TESA Alumni and Stories

  • Four of our Teatown Environmental Science Academy alumni, Margaret Graseck from Rye High School, Kimberly Nicole Badger and Soon il Junko Higashino from Ossining High School, and Amar Bhardwaj of the Hong Kong International School, were named semifinalists in the Regeneron Science Talent Search, the prestigious national high-school science competition. Soon il was thereafter named a finalist.
    • Margaret Graseck’s research project was a behavioral study on the eating habits of native and invasive crabs on Long Island, titled “Oysters and Crabs: Comparing the Eating Habits of Hemigrapsus sanguineus and Panopeus herbstii”.
    • Kimberly Nicole Badger’s research project was entitled “Urban Forests Fail to Provide Adequate Habitat for Native Woodpecker Species.” 

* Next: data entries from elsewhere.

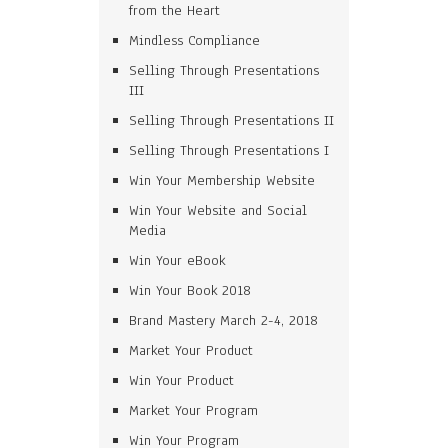
from the Heart
Mindless Compliance
Selling Through Presentations
III
Selling Through Presentations II
Selling Through Presentations I
Win Your Membership Website
Win Your Website and Social
Media
Win Your eBook
Win Your Book 2018
Brand Mastery March 2-4, 2018
Market Your Product
Win Your Product
Market Your Program
Win Your Program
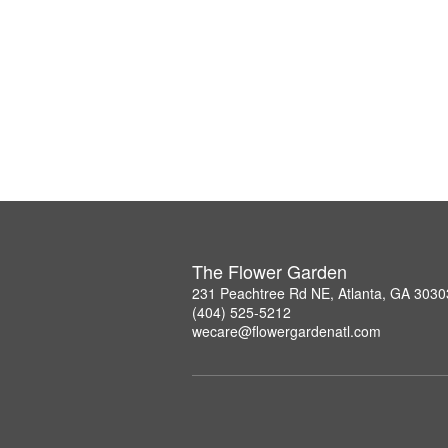
The Flower Garden
231 Peachtree Rd NE, Atlanta, GA 3030
(404) 525-5212
wecare@flowergardenatl.com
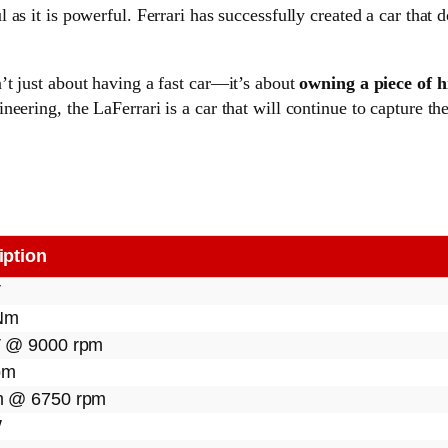
l as it is powerful. Ferrari has successfully created a car that
’t just about having a fast car—it’s about
owning a piece of h
eering, the LaFerrari is a car that will continue to capture th
iption
V
Nm
 @ 9000 rpm
pm
 @ 6750 rpm
W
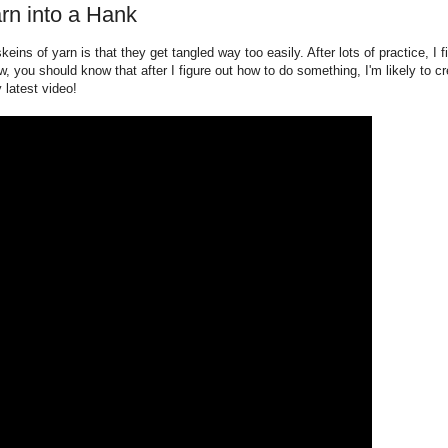
rn into a Hank
eins of yarn is that they get tangled way too easily. After lots of practice, I f
, you should know that after I figure out how to do something, I'm likely to cre
latest video!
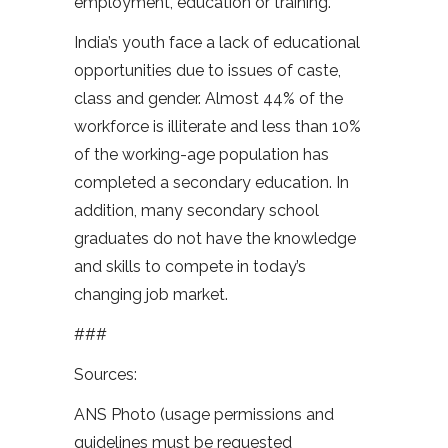
employment, education or training.
India’s youth face a lack of educational
opportunities due to issues of caste,
class and gender. Almost 44% of the
workforce is illiterate and less than 10%
of the working-age population has
completed a secondary education. In
addition, many secondary school
graduates do not have the knowledge
and skills to compete in today’s
changing job market.
###
Sources:
ANS Photo (usage permissions and
guidelines must be requested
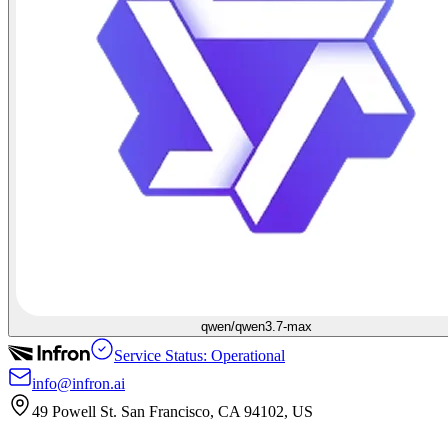
qwen/qwen3.7-max
Service Status: Operational
info@infron.ai
49 Powell St. San Francisco, CA 94102, US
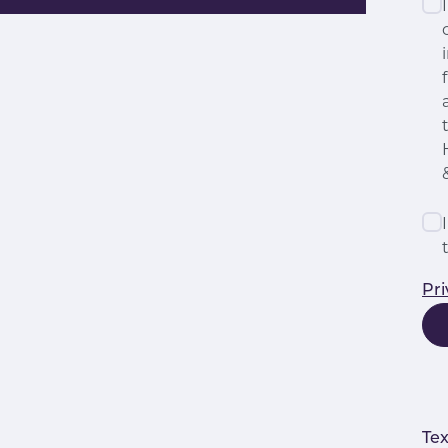
Pri
Tex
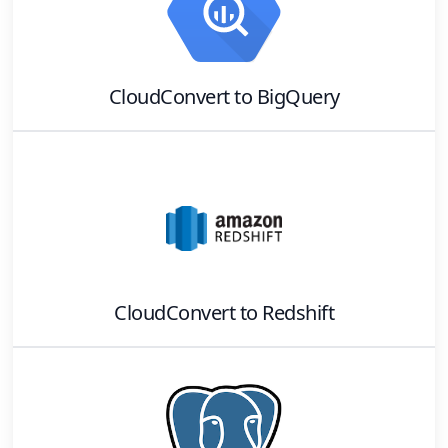
CloudConvert
to
BigQuery
CloudConvert
to
Redshift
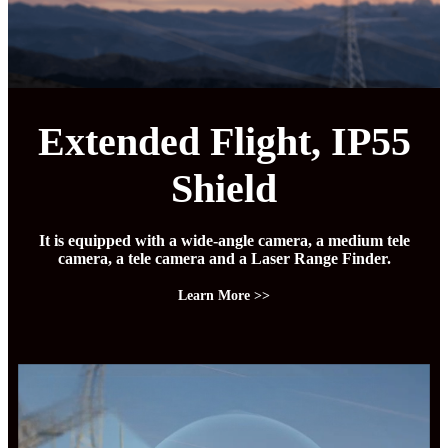
Extended Flight, IP55
Shield
It is equipped with a wide-angle camera, a medium tele
camera, a tele camera and a Laser Range Finder.
Learn More >>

    • Soon il Junko Higashino’s project title was, “Species Richness of Cutaneous Bacteria Varies with Urbanization: Implications of the Effects of Habitat Conditions on Defense Mechanisms of Plethodon cinereus.”
    • Amar’s research project studied the effects of invasive plant leaf litter in lakes, and was titled, “Effects of Invasive Plant Leaf-Litter on a Lake Ecosystem.” 
  • Two of our alumni from the TESA program participated in the I-SWEEEP International Science Competition with youth from all over the world in Houston. 385 highly qualified projects from 66 different countries were displayed. Participants enjoyed meeting with with students from different parts of the world while seeing that they are not the only ones committed to finding solutions to the globe’s problems. Both TESA alumni received awards in the Environment category:
    • Javiera Morales won a Silver Medal for her project on”The Correlation Between Forest Fragmentation and Invasive Herbaceous Plant Presence in a Deciduous Forest Habitat.”
    • Sara Mongno won a Bronze Medal for her project on “The Effects of Leaf Litter from Invasive Species on Water Quality Factors.”